An organization or an individual goes through 5 stages of maturity when building Roadmaps. The most basic one starts with the product manager holding the all the information to themselves to the most advanced stage where everyone in the organization uses the Product Roadmap as their North Star. These 5 stages are:
- “I Tell You What to Do.”We don’t have any Roadmap. The product manager tosses requirements over the wall to engineering, and we don’t know why we’re building what we’re building.
- “Our Product Team has a Roadmap.”The product manager creates an ad hoc release plan, but isn’t shared outside the circle of decision-makers. Roadmaps are only created when needed to communicate with leadership, changes frequently, and only lists features – not objectives or larger goals.
- “Our Product Team has a Shared Roadmap about Upcoming Features.”The product team maintains a relatively stable Roadmap which is shared with other teams at our company.
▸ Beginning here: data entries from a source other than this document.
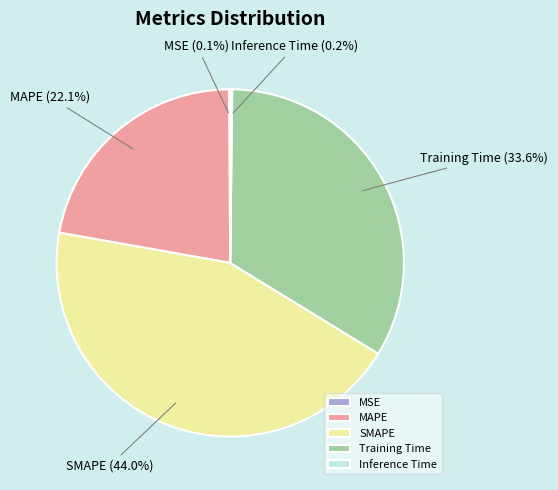

To the nearest percent, what is the average slice percentage?

20%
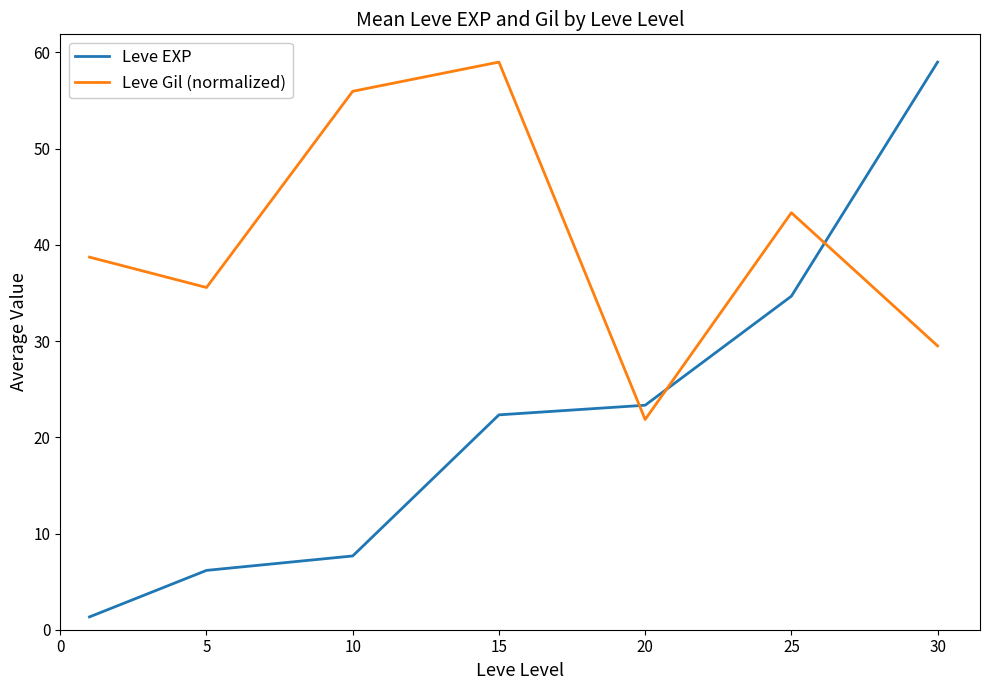

Which series has the largest total across all categories?

Leve Gil (normalized)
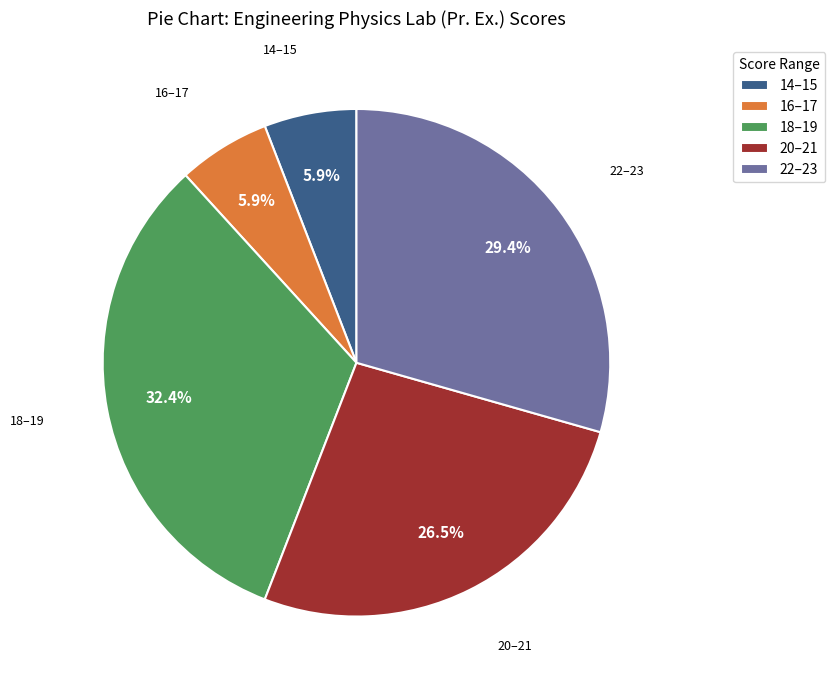

Does any single category account for the majority?

No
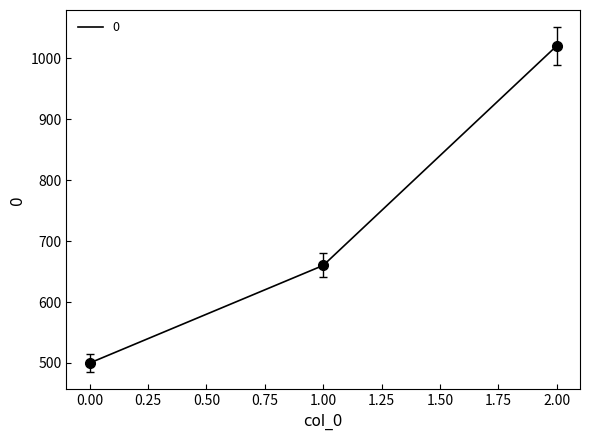

What is the greatest value displayed?

1020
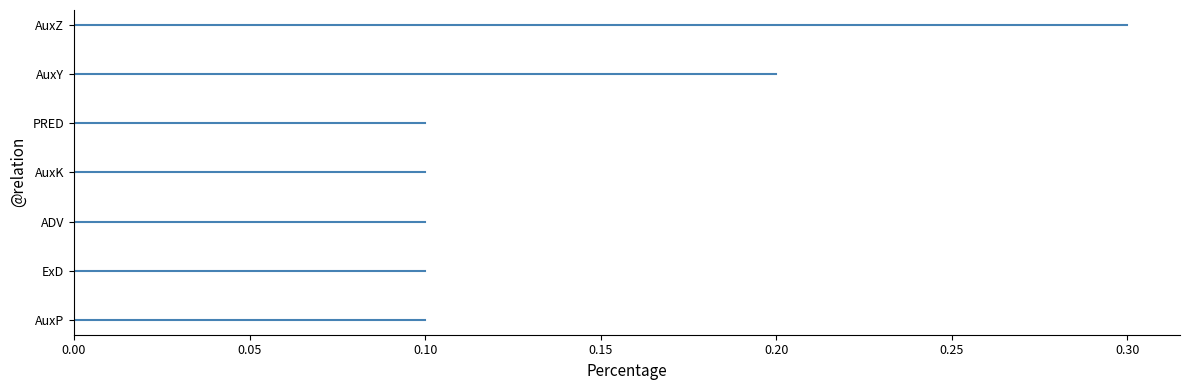

Reading left to right, list all the values displayed in this chart.

0.1	0.1	0.1	0.1	0.1	0.2	0.3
We know which features are being built, but we aren’t sure what those features are meant to achieve, or how they fit into our larger business goals. Sometimes our product team tells us specific release dates and can’t meet those commitments.
- “Our Product Team has a Shared Product Vision.”The product team maintains a shared strategic Roadmap which highlights the business goals they’re focusing on, and which features support those goals. Stakeholders can dive deeper into the business context behind each feature. Nevertheless, other teams don’t look at this Roadmap often, and our customer-facing teams don’t feel comfortable speaking to the Roadmap publicly or conveying our broader goals.
- “Everyone Rallies Around Our Product Strategy and Roadmap.”We all have access to the Roadmap we need, and we all actively refer to the Roadmap on a regular basis. Every person at our organization understands where our product is headed and why, and can evangelize this vision to stakeholders and customers.